Catchers often take a few years to adjust to big league life after being called up from the minors, in part because they have to learn a pitching staff in addition to focusing on their own development. The Buster Posey-types who have an immediate impact are few and far between. Matt Wieters was the best prospect in all of baseball before the 2009 season according to Baseball America, but it wasn't until 2011 that he started to put it all together.
Wieters, 25, hit .262/.328/.450 with 22 homers for the Orioles last season and was named to his first All-Star Game. A switch-hitter, Wieters was Barry Bonds from the right side (.339/.430/.694) and Neifi Perez from the left (.235/.291/.371). His career splits are much less pronounced, however. Wieters won the Gold Glove Award for his work behind the plate, and also won the Fielding Bible Award at the position for those of you who prefer a more analytical approach to defense. His career may have started slowly, but now Wieters is starting to break out.
Quality catching is hard to find, which is why teams are eager to lock up their young backstops these days. Nick Hundley (three years, $9MM) and Salvador Perez (five years, $7MM) traded their arbitration-eligible years for guaranteed payouts this offseason while Yadier Molina set the market for free agent backstops with his five-year, $75MM contract. A Molina-like payday may be unavoidable for the Orioles and Wieters down the road, but the club certainly has reasons to look into buying out his arbitration years as well some potential free agent years with an extension.

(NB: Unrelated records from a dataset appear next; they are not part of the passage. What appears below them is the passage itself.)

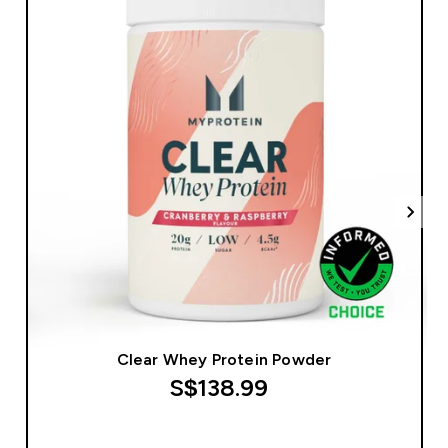
Clear Whey Protein Powder
S$138.99‎
QUICK BUY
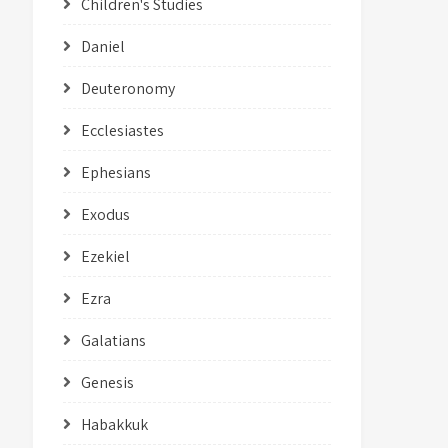
Children's Studies
Daniel
Deuteronomy
Ecclesiastes
Ephesians
Exodus
Ezekiel
Ezra
Galatians
Genesis
Habakkuk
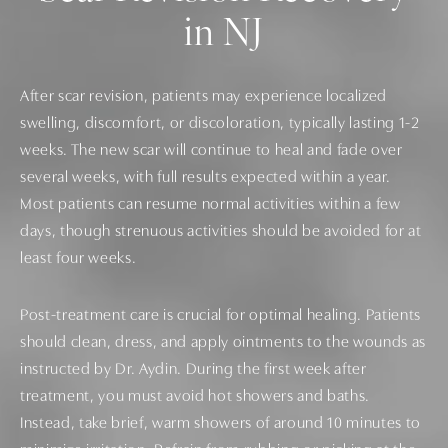
in NJ
After scar revision, patients may experience localized
swelling, discomfort, or discoloration, typically lasting 1-2
weeks. The new scar will continue to heal and fade over
several weeks, with full results expected within a year.
Most patients can resume normal activities within a few
days, though strenuous activities should be avoided for at
least four weeks.
Post-treatment care is crucial for optimal healing. Patients
should clean, dress, and apply ointments to the wounds as
instructed by Dr. Aydin. During the first week after
treatment, you must avoid hot showers and baths.
Instead, take brief, warm showers of around 10 minutes to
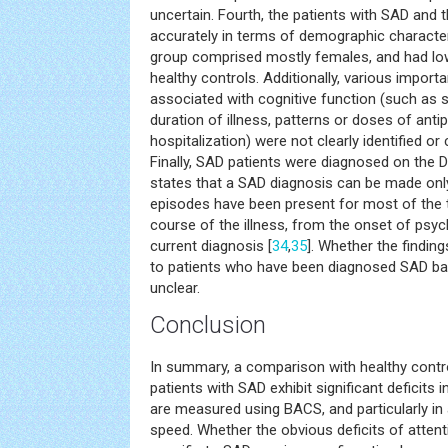
uncertain. Fourth, the patients with SAD and 
accurately in terms of demographic character
group comprised mostly females, and had l
healthy controls. Additionally, various importa
associated with cognitive function (such as
duration of illness, patterns or doses of ant
hospitalization) were not clearly identified or
Finally, SAD patients were diagnosed on the 
states that a SAD diagnosis can be made only
episodes have been present for most of the t
course of the illness, from the onset of psy
current diagnosis [
34
,
35
]. Whether the finding
to patients who have been diagnosed SAD b
unclear.
Conclusion
In summary, a comparison with healthy contro
patients with SAD exhibit significant deficits 
are measured using BACS, and particularly in
speed. Whether the obvious deficits of atten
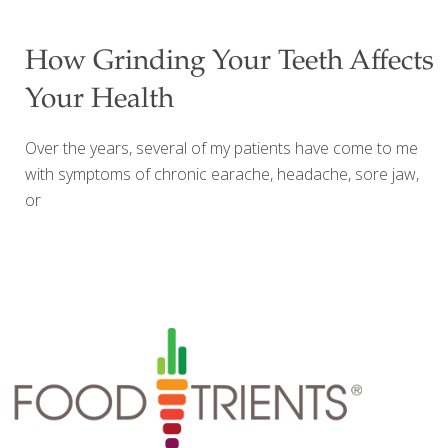
what the condition of your gums and teeth have to do
with your overall health?It’s simple, really, and I’d like to
How Grinding Your Teeth Affects
explain to you what the basic relationship is between
Your Health
your dental health and the rest of your body. Your Mouth
– The Door to Your Good Health You may not know this,
Over the years, several of my patients have come to me
but your
[…]
with symptoms of chronic earache, headache, sore jaw,
or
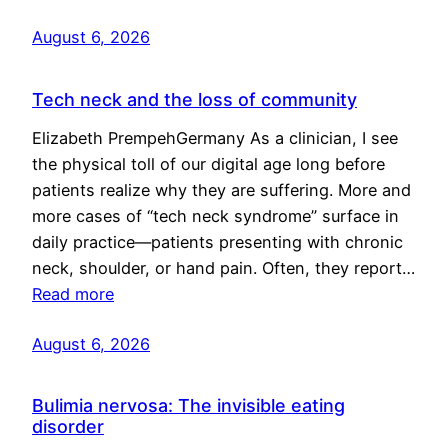
August 6, 2026
Tech neck and the loss of community
Elizabeth PrempehGermany As a clinician, I see
the physical toll of our digital age long before
patients realize why they are suffering. More and
more cases of “tech neck syndrome” surface in
daily practice—patients presenting with chronic
neck, shoulder, or hand pain. Often, they report…
Read more
August 6, 2026
Bulimia nervosa: The invisible eating
disorder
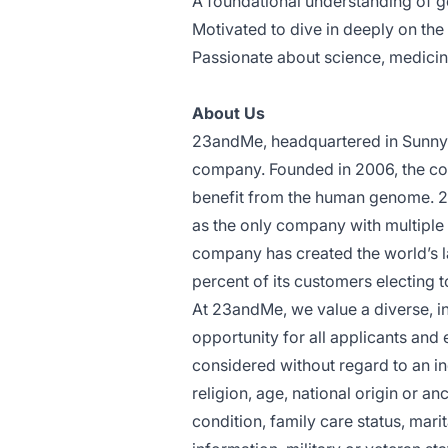
A foundational understanding of 
Motivated to dive in deeply on the
Passionate about science, medicin
About Us
23andMe, headquartered in Sunnyv
company. Founded in 2006, the com
benefit from the human genome. 2
as the only company with multiple 
company has created the world’s l
percent of its customers electing t
At 23andMe, we value a diverse, 
opportunity for all applicants and
considered without regard to an ind
religion, age, national origin or an
condition, family care status, marit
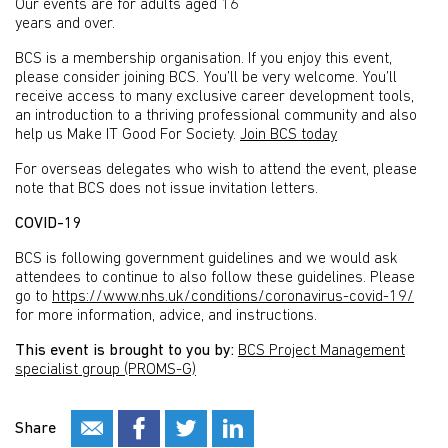
Our events are for adults aged 16
years and over.
BCS is a membership organisation. If you enjoy this event,
please consider joining BCS. You’ll be very welcome. You’ll
receive access to many exclusive career development tools,
an introduction to a thriving professional community and also
help us Make IT Good For Society.
Join BCS today
For overseas delegates who wish to attend the event, please
note that BCS does not issue invitation letters.
COVID-19
BCS is following government guidelines and we would ask
attendees to continue to also follow these guidelines. Please
go to
https://www.nhs.uk/conditions/coronavirus-covid-19/
for more information, advice, and instructions.
This event is brought to you by:
BCS Project Management
specialist group (PROMS-G)
Share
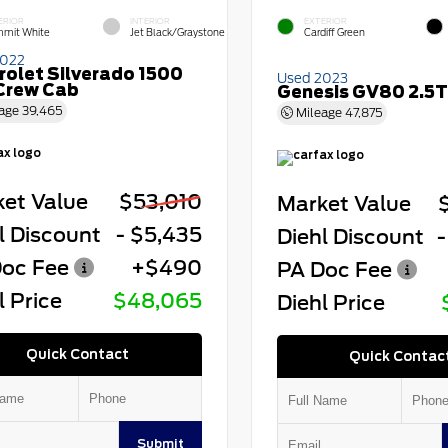
ERIOR
INTERIOR
EXTERIOR
mit White
Jet Black/Graystone
Cardiff Green
2022
rolet Silverado 1500
Used 2023
Crew Cab
Genesis GV80 2.5T
age
39,465
Mileage
47,875
et Value
$53,010
Market Value
l Discount
- $5,435
Diehl Discount
-
oc Fee
+$490
PA Doc Fee
l Price
$48,065
Diehl Price
Quick Contact
Quick Contac
Submit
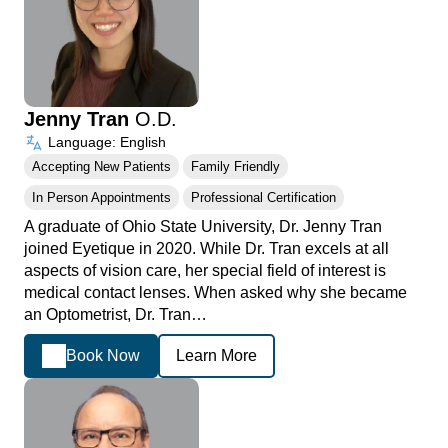
Jenny Tran
O.D.
Language: English
Accepting New Patients
Family Friendly
In Person Appointments
Professional Certification
A graduate of Ohio State University, Dr. Jenny Tran
joined Eyetique in 2020. While Dr. Tran excels at all
aspects of vision care, her special field of interest is
medical contact lenses. When asked why she became
an Optometrist, Dr. Tran…
Book Now
Learn More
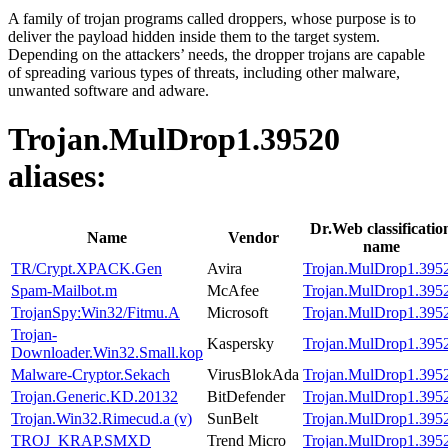
A family of trojan programs called droppers, whose purpose is to
deliver the payload hidden inside them to the target system.
Depending on the attackers’ needs, the dropper trojans are capable
of spreading various types of threats, including other malware,
unwanted software and adware.
Trojan.MulDrop1.39520
aliases:
Dr.Web classificatio
Name
Vendor
name
TR/Crypt.XPACK.Gen
Avira
Trojan.MulDrop1.395
Spam-Mailbot.m
McAfee
Trojan.MulDrop1.395
TrojanSpy:Win32/Fitmu.A
Microsoft
Trojan.MulDrop1.395
Trojan-
Kaspersky
Trojan.MulDrop1.395
Downloader.Win32.Small.kop
Malware-Cryptor.Sekach
VirusBlokAda
Trojan.MulDrop1.395
Trojan.Generic.KD.20132
BitDefender
Trojan.MulDrop1.395
Trojan.Win32.Rimecud.a (v)
SunBelt
Trojan.MulDrop1.395
TROJ_KRAP.SMXD
Trend Micro
Trojan.MulDrop1.395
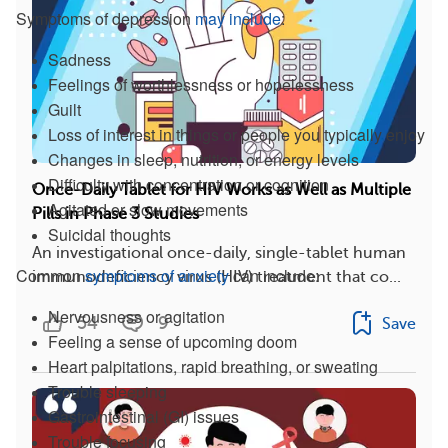
Symptoms of depression
may include
:
Sadness
Feelings of worthlessness or hopelessness
Guilt
Loss of interest in things or people you typically enjoy
Changes in sleep, nutrition, or energy levels
Difficulty with concentration or cognition
Once-Daily Tablet for HIV Works as Well as Multiple
Agitated or slow movements
Pills in Phase 3 Studies
Suicidal thoughts
An investigational once-daily, single-tablet human
Common
symptoms of anxiety
can include:
immunodeficiency virus (HIV) treatment that co...
Nervousness or agitation
54
9
Save
Feeling a sense of upcoming doom
Heart palpitations, rapid breathing, or sweating
Trouble sleeping
Gastrointestinal (GI) issues
Trouble focusing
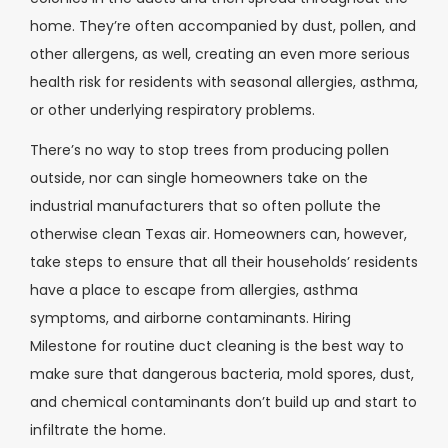
home. They’re often accompanied by dust, pollen, and
other allergens, as well, creating an even more serious
health risk for residents with seasonal allergies, asthma,
or other underlying respiratory problems.
There’s no way to stop trees from producing pollen
outside, nor can single homeowners take on the
industrial manufacturers that so often pollute the
otherwise clean Texas air. Homeowners can, however,
take steps to ensure that all their households’ residents
have a place to escape from allergies, asthma
symptoms, and airborne contaminants. Hiring
Milestone for routine duct cleaning is the best way to
make sure that dangerous bacteria, mold spores, dust,
and chemical contaminants don’t build up and start to
infiltrate the home.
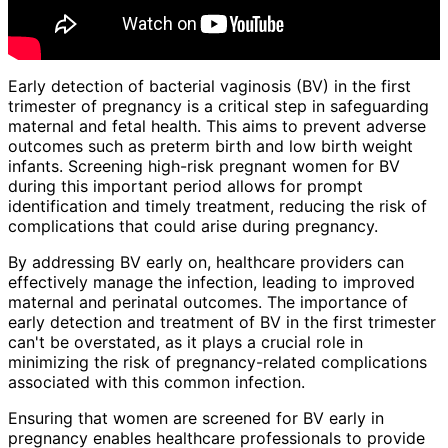
Early detection of bacterial vaginosis (BV) in the first
trimester of pregnancy is a critical step in safeguarding
maternal and fetal health. This aims to prevent adverse
outcomes such as preterm birth and low birth weight
infants. Screening high-risk pregnant women for BV
during this important period allows for prompt
identification and timely treatment, reducing the risk of
complications that could arise during pregnancy.
By addressing BV early on, healthcare providers can
effectively manage the infection, leading to improved
maternal and perinatal outcomes. The importance of
early detection and treatment of BV in the first trimester
can't be overstated, as it plays a crucial role in
minimizing the risk of pregnancy-related complications
associated with this common infection.
Ensuring that women are screened for BV early in
pregnancy enables healthcare professionals to provide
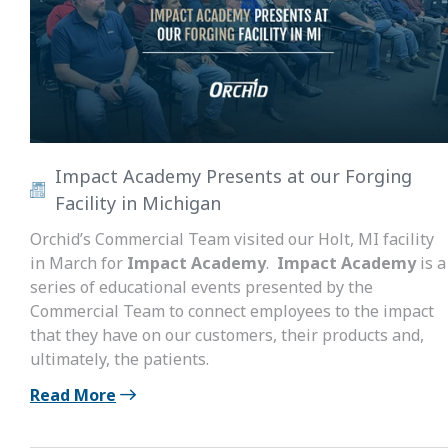
Impact Academy Presents at our Forging
Facility in Michigan
Orchid’s Commercial Team visited our Holt, MI facility
in March for
Impact Academy
.
Impact Academy
is a
series of educational events presented by the
Commercial Team to connect employees to the impact
that they have on our customers, their products and,
ultimately, the patients.
Read More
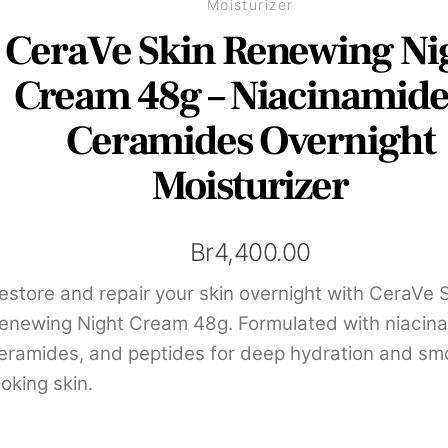
Moisturizer
CeraVe Skin Renewing Ni
Cream 48g – Niacinamid
Ceramides Overnight
Moisturizer
Br
4,400.00
estore and repair your skin overnight with CeraVe 
enewing Night Cream 48g. Formulated with niacin
eramides, and peptides for deep hydration and sm
ooking skin.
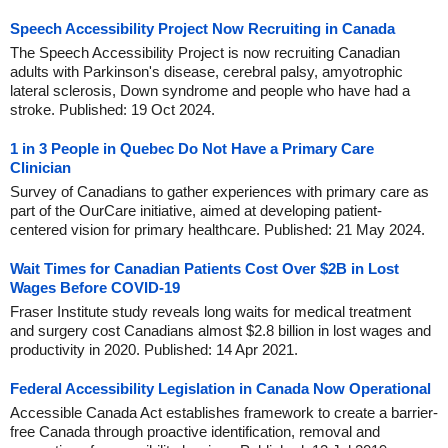
Speech Accessibility Project Now Recruiting in Canada
The Speech Accessibility Project is now recruiting Canadian
adults with Parkinson's disease, cerebral palsy, amyotrophic
lateral sclerosis, Down syndrome and people who have had a
stroke. Published: 19 Oct 2024.
1 in 3 People in Quebec Do Not Have a Primary Care
Clinician
Survey of Canadians to gather experiences with primary care as
part of the OurCare initiative, aimed at developing patient-
centered vision for primary healthcare. Published: 21 May 2024.
Wait Times for Canadian Patients Cost Over $2B in Lost
Wages Before COVID-19
Fraser Institute study reveals long waits for medical treatment
and surgery cost Canadians almost $2.8 billion in lost wages and
productivity in 2020. Published: 14 Apr 2021.
Federal Accessibility Legislation in Canada Now Operational
Accessible Canada Act establishes framework to create a barrier-
free Canada through proactive identification, removal and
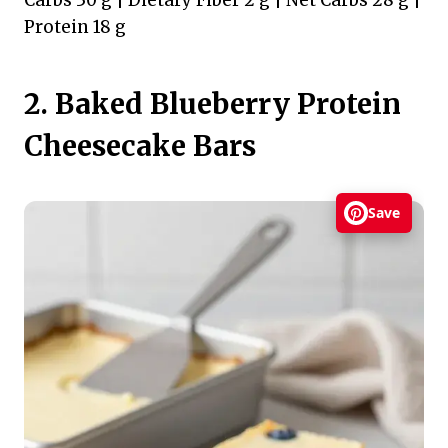
Carbs 30 g | Dietary Fiber 2 g | Net Carbs 28 g |
Protein 18 g
2. Baked Blueberry Protein
Cheesecake Bars
Save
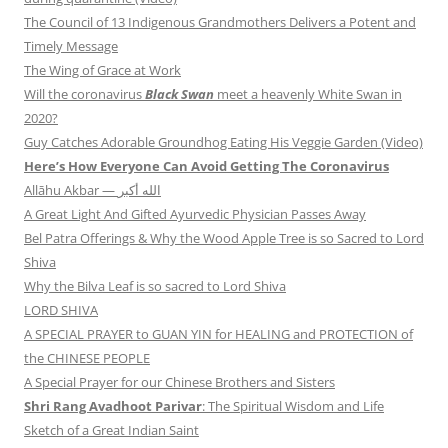
The Council of 13 Indigenous Grandmothers Delivers a Potent and
Timely Message
The Wing of Grace at Work
Will the coronavirus
Black Swan
meet a heavenly White Swan in
2020?
Guy Catches Adorable Groundhog Eating His Veggie Garden (Video)
Here’s How Everyone Can Avoid Getting The Coronavirus
Allāhu Akbar — الله أكبر
A Great Light And Gifted Ayurvedic Physician Passes Away
Bel Patra Offerings & Why the Wood Apple Tree is so Sacred to Lord
Shiva
Why the Bilva Leaf is so sacred to Lord Shiva
LORD SHIVA
A SPECIAL PRAYER to GUAN YIN for HEALING and PROTECTION of
the CHINESE PEOPLE
A Special Prayer for our Chinese Brothers and Sisters
Shri Rang Avadhoot Parivar
: The Spiritual Wisdom and Life
Sketch of a Great Indian Saint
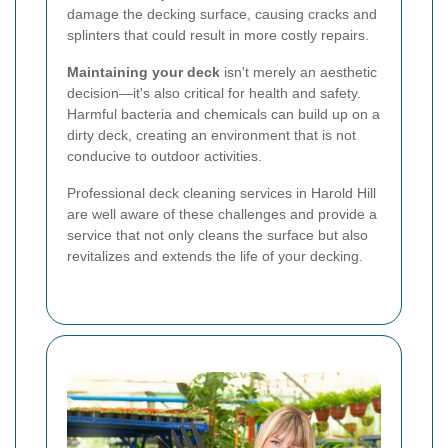
damage the decking surface, causing cracks and
splinters that could result in more costly repairs.
Maintaining your deck
isn't merely an aesthetic
decision—it's also critical for health and safety.
Harmful bacteria and chemicals can build up on a
dirty deck, creating an environment that is not
conducive to outdoor activities.
Professional deck cleaning services in Harold Hill
are well aware of these challenges and provide a
service that not only cleans the surface but also
revitalizes and extends the life of your decking.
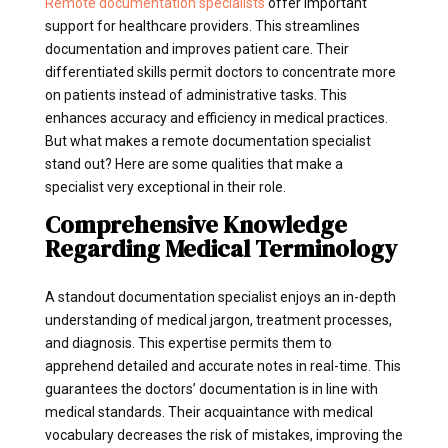
Remote documentation specialists
offer important
support for healthcare providers. This streamlines
documentation and improves patient care. Their
differentiated skills permit doctors to concentrate more
on patients instead of administrative tasks. This
enhances accuracy and efficiency in medical practices.
But what makes a remote documentation specialist
stand out? Here are some qualities that make a
specialist very exceptional in their role.
Comprehensive Knowledge
Regarding Medical Terminology
A standout documentation specialist enjoys an in-depth
understanding of medical jargon, treatment processes,
and diagnosis. This expertise permits them to
apprehend detailed and accurate notes in real-time. This
guarantees the doctors’ documentation is in line with
medical standards. Their acquaintance with medical
vocabulary decreases the risk of mistakes, improving the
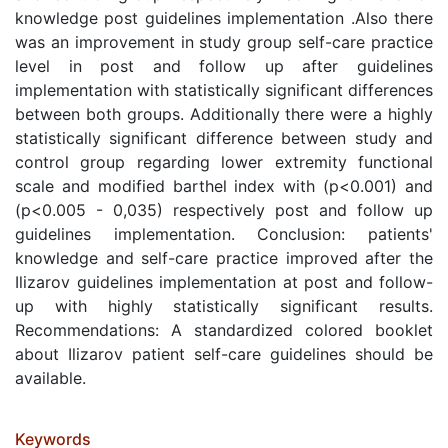
knowledge post guidelines implementation .Also there
was an improvement in study group self-care practice
level in post and follow up after guidelines
implementation with statistically significant differences
between both groups. Additionally there were a highly
statistically significant difference between study and
control group regarding lower extremity functional
scale and modified barthel index with (p<0.001) and
(p<0.005 - 0,035) respectively post and follow up
guidelines implementation. Conclusion: patients'
knowledge and self-care practice improved after the
Ilizarov guidelines implementation at post and follow-
up with highly statistically significant results.
Recommendations: A standardized colored booklet
about Ilizarov patient self-care guidelines should be
available.
Keywords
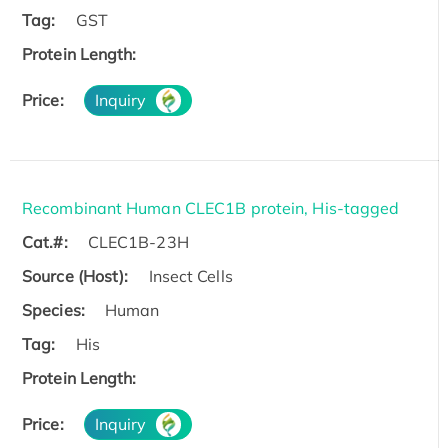
Tag:
GST
Protein Length:
Price:
Inquiry
Recombinant Human CLEC1B protein, His-tagged
Cat.#:
CLEC1B-23H
Source (Host):
Insect Cells
Species:
Human
Tag:
His
Protein Length:
Price:
Inquiry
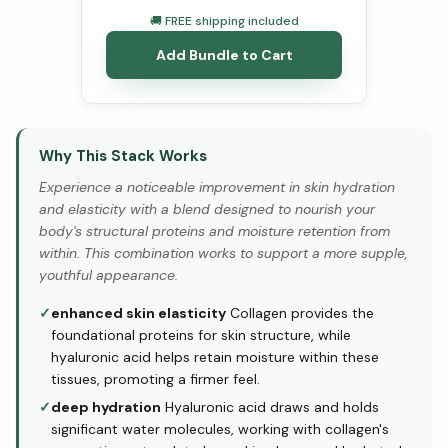
🚚 FREE shipping included
Add Bundle to Cart
Why This Stack Works
Experience a noticeable improvement in skin hydration
and elasticity with a blend designed to nourish your
body's structural proteins and moisture retention from
within. This combination works to support a more supple,
youthful appearance.
✓
enhanced skin elasticity
Collagen provides the
foundational proteins for skin structure, while
hyaluronic acid helps retain moisture within these
tissues, promoting a firmer feel.
✓
deep hydration
Hyaluronic acid draws and holds
significant water molecules, working with collagen's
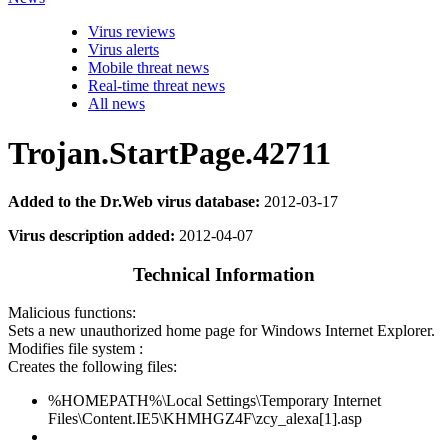
Virus reviews
Virus alerts
Mobile threat news
Real-time threat news
All news
Trojan.StartPage.42711
Added to the Dr.Web virus database:
2012-03-17
Virus description added:
2012-04-07
Technical Information
Malicious functions:
Sets a new unauthorized home page for Windows Internet Explorer.
Modifies file system :
Creates the following files:
%HOMEPATH%\Local Settings\Temporary Internet
Files\Content.IE5\KHMHGZ4F\zcy_alexa[1].asp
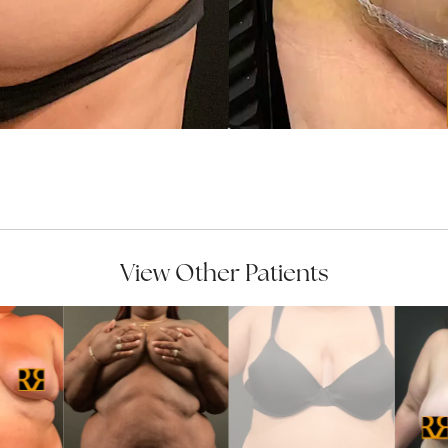
View Other Patients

Molina ($9.25MM), Kurt Suzuki ($14.85MM), Brian McCann ($15.5MM), and Joe Mauer ($20.5MM) all signed away their three arbitration years for similar amounts as part of a multi-year extension. The free agent years surrendered as part of those four extensions range in value from $5.25MM (Molina) to $12.5MM (Mauer). Miguel Montero did not sign an extension but will earn $11.1MM during his three arbitration years. Using those five backstops as a blueprint, a five-year contract worth $22-25MM could make sense for both the O's and Wieters. It would cover his final pre-arbitration year (2012), all three arbitration years ($13-15MM total), and one free agent year ($9-10MM). Options for additional free agent years are, as they say, optional.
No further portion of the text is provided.